My latest column for the National Sports Journalism Center at Indiana examines the sports talk/debate culture that likely contributed to Stephen A. Smith’s deplorable comments on domestic violence.
From the column.
It now is several days removed, and I still am astounded about what Stephen A. Smith said on “First Take” Friday.
How can anyone go on national television and suggest that women should be careful not to “provoke” men to the point where the situation could get violent? I mean, is he insane?
If you talk about domestic violence on TV, you never come close to your comments being misconstrued. It’s wrong, end of discussion.
I know Smith apologized profusely for his comments on “First Take” Monday. Following the apology, ESPN issued a statement saying, “As his apology demonstrates, he recognizes his mistakes and has a deeper appreciation of our company values.”
Oh, I’m sure when your career flashes before your eyes, you get a deeper appreciation of company values.
Yet upon more reflection about Smith’s comments, I wonder if something more is at play here. Now, in no way am I letting him off the hook. Let’s be clear about that. However, let’s just throw out the possibility that ESPN bears some responsibility here.

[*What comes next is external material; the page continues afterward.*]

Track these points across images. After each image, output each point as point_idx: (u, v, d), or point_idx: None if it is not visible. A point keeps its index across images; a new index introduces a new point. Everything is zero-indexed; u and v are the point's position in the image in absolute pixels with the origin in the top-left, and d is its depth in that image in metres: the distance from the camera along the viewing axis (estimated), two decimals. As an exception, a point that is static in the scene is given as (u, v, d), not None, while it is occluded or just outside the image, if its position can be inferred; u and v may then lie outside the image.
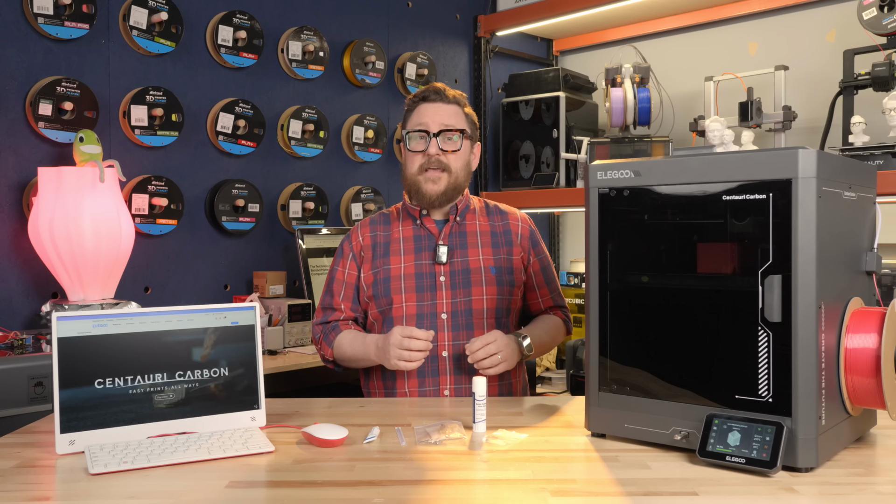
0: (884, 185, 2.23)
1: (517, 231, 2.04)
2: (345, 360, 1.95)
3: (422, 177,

It isn’t just ESPN, per se. Rather, it is the sports talk radio/debate genre of programming that are driving the engines on many platforms.
In order to generate ratings, the personalities on these shows need to stand out to get noticed. They have to be edgy and controversial. If you’re predictable and middle-of-the-road, you won’t last long in these formats.
The idea is to generate water cooler talk where a viewer tells the gang, “Hey, did you hear what (fill in the name here) said last night…?”
There is an expectation, if not pressure, for these personalities to push the envelope, to take things to the edge.
Yet as Smith showed Friday, when you teeter on the edge, sometimes you fall over the cliff.